Data supplied ▸
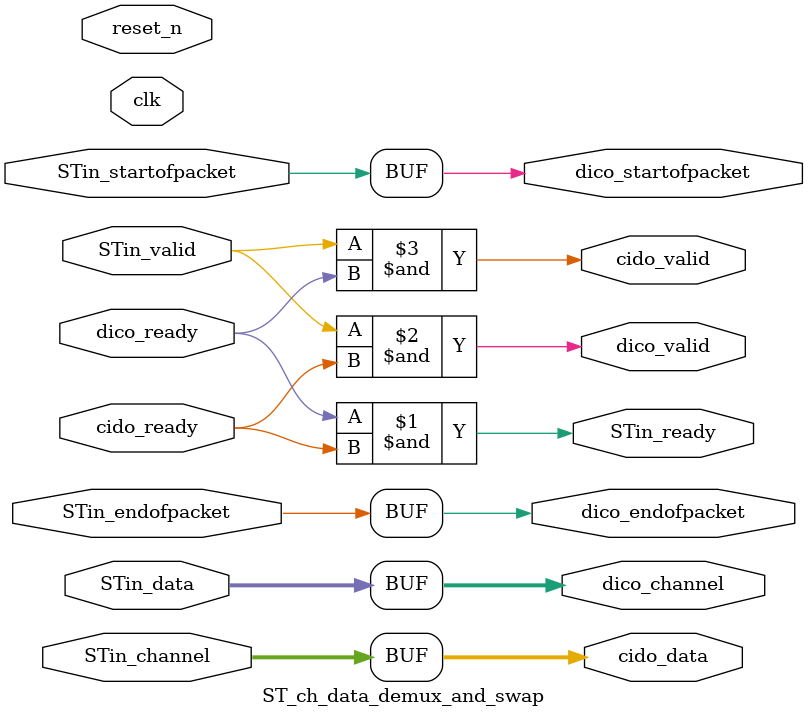
<source format=v>

`timescale 1 ps / 1 ps
module ST_ch_data_demux_and_swap (
		input  wire       clk,                //     clock_sink.clk
		input  wire       reset_n,            //     reset_sink.reset_n
		input  wire       STin_valid,         //          input.valid
		output wire       STin_ready,         //               .ready
		input  wire       STin_startofpacket, //               .startofpacket
		input  wire       STin_endofpacket,   //               .endofpacket
		input  wire [4:0] STin_data,          //               .data
		input  wire [1:0] STin_channel,       //               .channel
		output wire       dico_valid,         // data_in_ch_out.valid
		input  wire       dico_ready,         //               .ready
		output wire       dico_startofpacket, //               .startofpacket
		output wire       dico_endofpacket,   //               .endofpacket
		output wire [4:0] dico_channel,       //               .channel
		input  wire       cido_ready,         // ch_in_data_out.ready
		output wire [1:0] cido_data,          //               .data
		output wire       cido_valid          //               .valid
	);

	//forward swapped ch and data
	assign dico_channel = STin_data;
	assign cido_data = STin_channel;

	//Forward packet signals
	assign dico_startofpacket = STin_startofpacket;
	assign dico_endofpacket = STin_endofpacket;

	//AND ready signals
	assign STin_ready = dico_ready & cido_ready;

	//cross qualify valid signals
	assign dico_valid = STin_valid & cido_ready;
	assign cido_valid = STin_valid & dico_ready;

endmodule

</source>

Required work ▸
Return, word for word, each line from the one that contains "qualify valid signals" through the end of the listing above.

Response ▸
	//cross qualify valid signals
	assign dico_valid = STin_valid & cido_ready;
	assign cido_valid = STin_valid & dico_ready;

endmodule

</source>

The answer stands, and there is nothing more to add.